■ What you need to do ■
Print every line below exactly as written, but leave the pictures behind.

________________

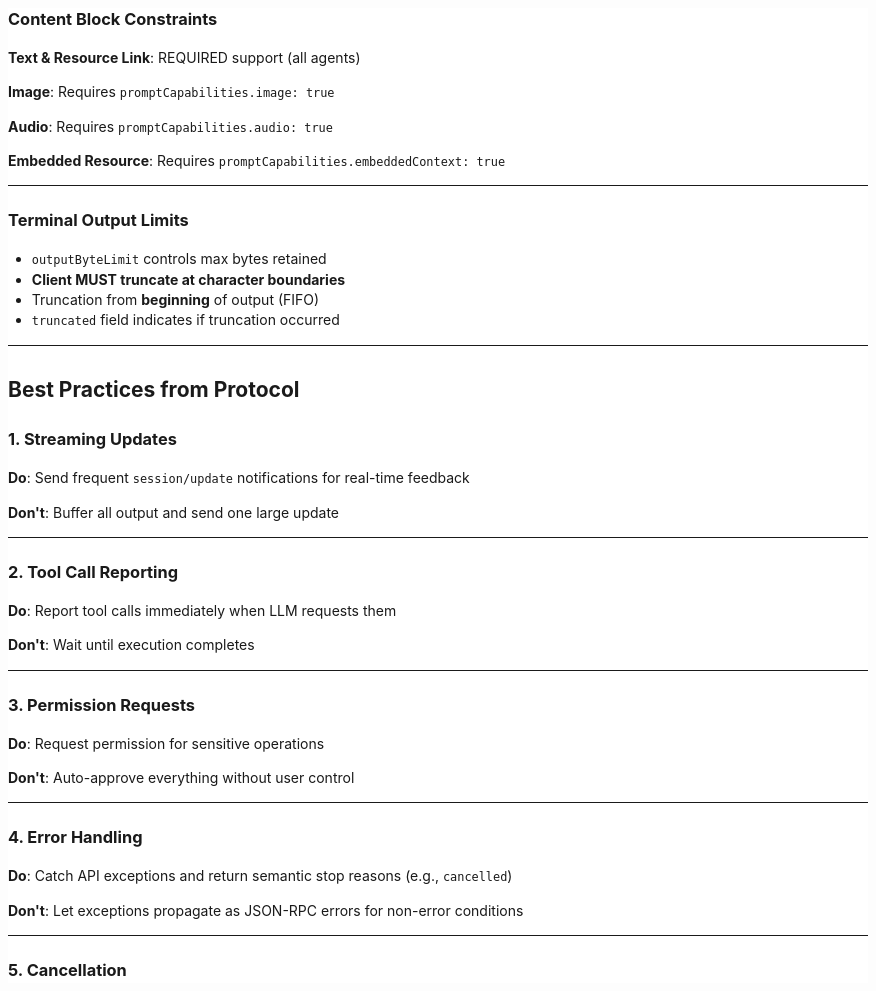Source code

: 
### Content Block Constraints

**Text & Resource Link**: REQUIRED support (all agents)

**Image**: Requires `promptCapabilities.image: true`

**Audio**: Requires `promptCapabilities.audio: true`

**Embedded Resource**: Requires `promptCapabilities.embeddedContext: true`

---

### Terminal Output Limits

- `outputByteLimit` controls max bytes retained
- **Client MUST truncate at character boundaries**
- Truncation from **beginning** of output (FIFO)
- `truncated` field indicates if truncation occurred

---

## Best Practices from Protocol

### 1. Streaming Updates

**Do**: Send frequent `session/update` notifications for real-time feedback

**Don't**: Buffer all output and send one large update

---

### 2. Tool Call Reporting

**Do**: Report tool calls immediately when LLM requests them

**Don't**: Wait until execution completes

---

### 3. Permission Requests

**Do**: Request permission for sensitive operations

**Don't**: Auto-approve everything without user control

---

### 4. Error Handling

**Do**: Catch API exceptions and return semantic stop reasons (e.g., `cancelled`)

**Don't**: Let exceptions propagate as JSON-RPC errors for non-error conditions

---

### 5. Cancellation
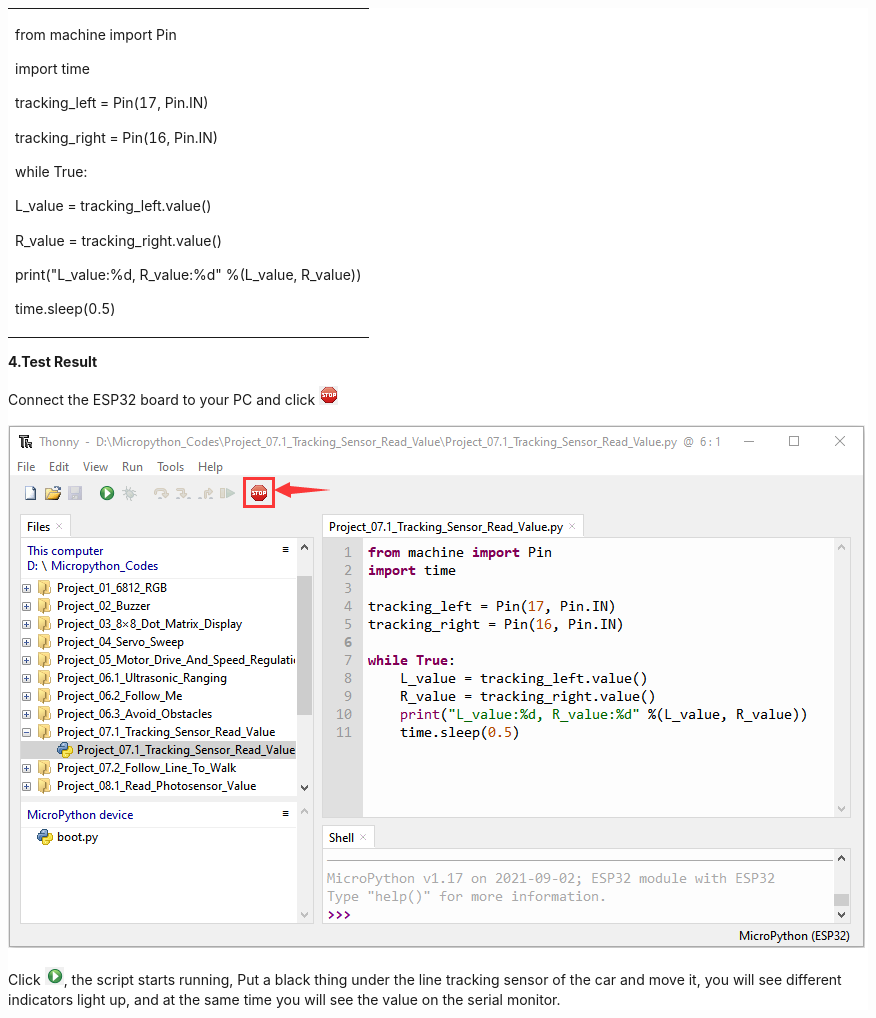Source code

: <table>
<tbody>
<tr class="odd">
<td><p>from machine import Pin</p>
<p>import time</p>
<p>tracking_left = Pin(17, Pin.IN)</p>
<p>tracking_right = Pin(16, Pin.IN)</p>
<p>while True:</p>
<p>L_value = tracking_left.value()</p>
<p>R_value = tracking_right.value()</p>
<p>print("L_value:%d, R_value:%d" %(L_value, R_value))</p>
<p>time.sleep(0.5)</p></td>
</tr>
</tbody>
</table>

**4.Test Result**

Connect the ESP32 board to your PC and click ![](media/6827818058b5d94c3e94e7a3f487afa5.png)

![](media/06d5ee6ddfd9754e2fab76eedcf3aadc.png)

Click ![](media/c005d91eb85d5c58566746609ab80254.png), the script starts running, Put a black
thing under the line tracking sensor of the car and move it, you will
see different indicators light up, and at the same time you will see the
value on the serial monitor.
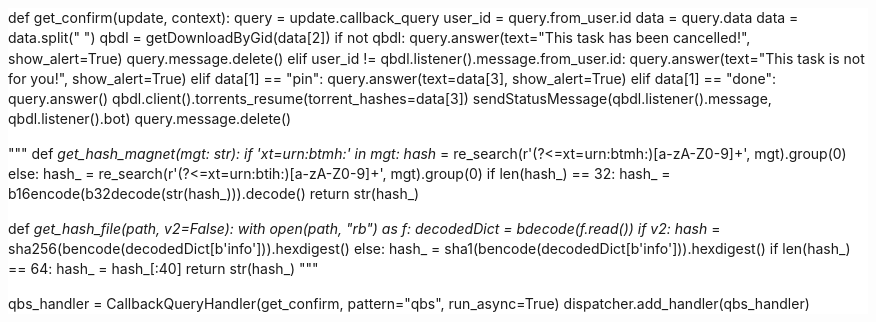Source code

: def get_confirm(update, context):
    query = update.callback_query
    user_id = query.from_user.id
    data = query.data
    data = data.split(" ")
    qbdl = getDownloadByGid(data[2])
    if not qbdl:
        query.answer(text="This task has been cancelled!", show_alert=True)
        query.message.delete()
    elif user_id != qbdl.listener().message.from_user.id:
        query.answer(text="This task is not for you!", show_alert=True)
    elif data[1] == "pin":
        query.answer(text=data[3], show_alert=True)
    elif data[1] == "done":
        query.answer()
        qbdl.client().torrents_resume(torrent_hashes=data[3])
        sendStatusMessage(qbdl.listener().message, qbdl.listener().bot)
        query.message.delete()

"""
def _get_hash_magnet(mgt: str):
    if 'xt=urn:btmh:' in mgt:
        hash_ = re_search(r'(?<=xt=urn:btmh:)[a-zA-Z0-9]+', mgt).group(0)
    else:
        hash_ = re_search(r'(?<=xt=urn:btih:)[a-zA-Z0-9]+', mgt).group(0)
    if len(hash_) == 32:
        hash_ = b16encode(b32decode(str(hash_))).decode()
    return str(hash_)

def _get_hash_file(path, v2=False):
    with open(path, "rb") as f:
        decodedDict = bdecode(f.read())
    if v2:
        hash_ = sha256(bencode(decodedDict[b'info'])).hexdigest()
    else:
        hash_ = sha1(bencode(decodedDict[b'info'])).hexdigest()
    if len(hash_) == 64:
        hash_ = hash_[:40]
    return str(hash_)
"""

qbs_handler = CallbackQueryHandler(get_confirm, pattern="qbs", run_async=True)
dispatcher.add_handler(qbs_handler)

________________

■ Problem solution ■
Source code

: 
### Content Block Constraints

**Text & Resource Link**: REQUIRED support (all agents)

**Image**: Requires `promptCapabilities.image: true`

**Audio**: Requires `promptCapabilities.audio: true`

**Embedded Resource**: Requires `promptCapabilities.embeddedContext: true`

---

### Terminal Output Limits

- `outputByteLimit` controls max bytes retained
- **Client MUST truncate at character boundaries**
- Truncation from **beginning** of output (FIFO)
- `truncated` field indicates if truncation occurred

---

## Best Practices from Protocol

### 1. Streaming Updates

**Do**: Send frequent `session/update` notifications for real-time feedback

**Don't**: Buffer all output and send one large update

---

### 2. Tool Call Reporting

**Do**: Report tool calls immediately when LLM requests them

**Don't**: Wait until execution completes

---

### 3. Permission Requests

**Do**: Request permission for sensitive operations

**Don't**: Auto-approve everything without user control

---

### 4. Error Handling

**Do**: Catch API exceptions and return semantic stop reasons (e.g., `cancelled`)

**Don't**: Let exceptions propagate as JSON-RPC errors for non-error conditions

---

### 5. Cancellation
Source code

: <table>
<tbody>
<tr class="odd">
<td><p>from machine import Pin</p>
<p>import time</p>
<p>tracking_left = Pin(17, Pin.IN)</p>
<p>tracking_right = Pin(16, Pin.IN)</p>
<p>while True:</p>
<p>L_value = tracking_left.value()</p>
<p>R_value = tracking_right.value()</p>
<p>print("L_value:%d, R_value:%d" %(L_value, R_value))</p>
<p>time.sleep(0.5)</p></td>
</tr>
</tbody>
</table>

**4.Test Result**

Connect the ESP32 board to your PC and click ![](media/6827818058b5d94c3e94e7a3f487afa5.png)

![](media/06d5ee6ddfd9754e2fab76eedcf3aadc.png)

Click ![](media/c005d91eb85d5c58566746609ab80254.png), the script starts running, Put a black
thing under the line tracking sensor of the car and move it, you will
see different indicators light up, and at the same time you will see the
value on the serial monitor.
Source code

: def get_confirm(update, context):
    query = update.callback_query
    user_id = query.from_user.id
    data = query.data
    data = data.split(" ")
    qbdl = getDownloadByGid(data[2])
    if not qbdl:
        query.answer(text="This task has been cancelled!", show_alert=True)
        query.message.delete()
    elif user_id != qbdl.listener().message.from_user.id:
        query.answer(text="This task is not for you!", show_alert=True)
    elif data[1] == "pin":
        query.answer(text=data[3], show_alert=True)
    elif data[1] == "done":
        query.answer()
        qbdl.client().torrents_resume(torrent_hashes=data[3])
        sendStatusMessage(qbdl.listener().message, qbdl.listener().bot)
        query.message.delete()

"""
def _get_hash_magnet(mgt: str):
    if 'xt=urn:btmh:' in mgt:
        hash_ = re_search(r'(?<=xt=urn:btmh:)[a-zA-Z0-9]+', mgt).group(0)
    else:
        hash_ = re_search(r'(?<=xt=urn:btih:)[a-zA-Z0-9]+', mgt).group(0)
    if len(hash_) == 32:
        hash_ = b16encode(b32decode(str(hash_))).decode()
    return str(hash_)

def _get_hash_file(path, v2=False):
    with open(path, "rb") as f:
        decodedDict = bdecode(f.read())
    if v2:
        hash_ = sha256(bencode(decodedDict[b'info'])).hexdigest()
    else:
        hash_ = sha1(bencode(decodedDict[b'info'])).hexdigest()
    if len(hash_) == 64:
        hash_ = hash_[:40]
    return str(hash_)
"""

qbs_handler = CallbackQueryHandler(get_confirm, pattern="qbs", run_async=True)
dispatcher.add_handler(qbs_handler)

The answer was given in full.